Photos with calibration data

***

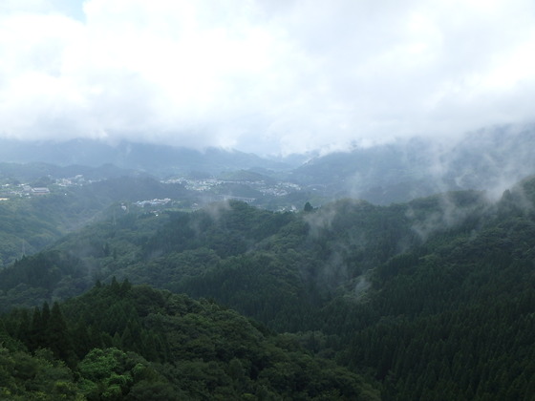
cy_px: 200
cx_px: 268
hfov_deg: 51.4
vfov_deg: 39.7
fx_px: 556
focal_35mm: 36
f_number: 5
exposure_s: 1/640
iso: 125
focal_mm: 6.4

***

## Task statement
Before duplicating the entries above, strip out the pictures and keep the rest exact.

## Expected answer
cy_px: 200
cx_px: 268
hfov_deg: 51.4
vfov_deg: 39.7
fx_px: 556
focal_35mm: 36
f_number: 5
exposure_s: 1/640
iso: 125
focal_mm: 6.4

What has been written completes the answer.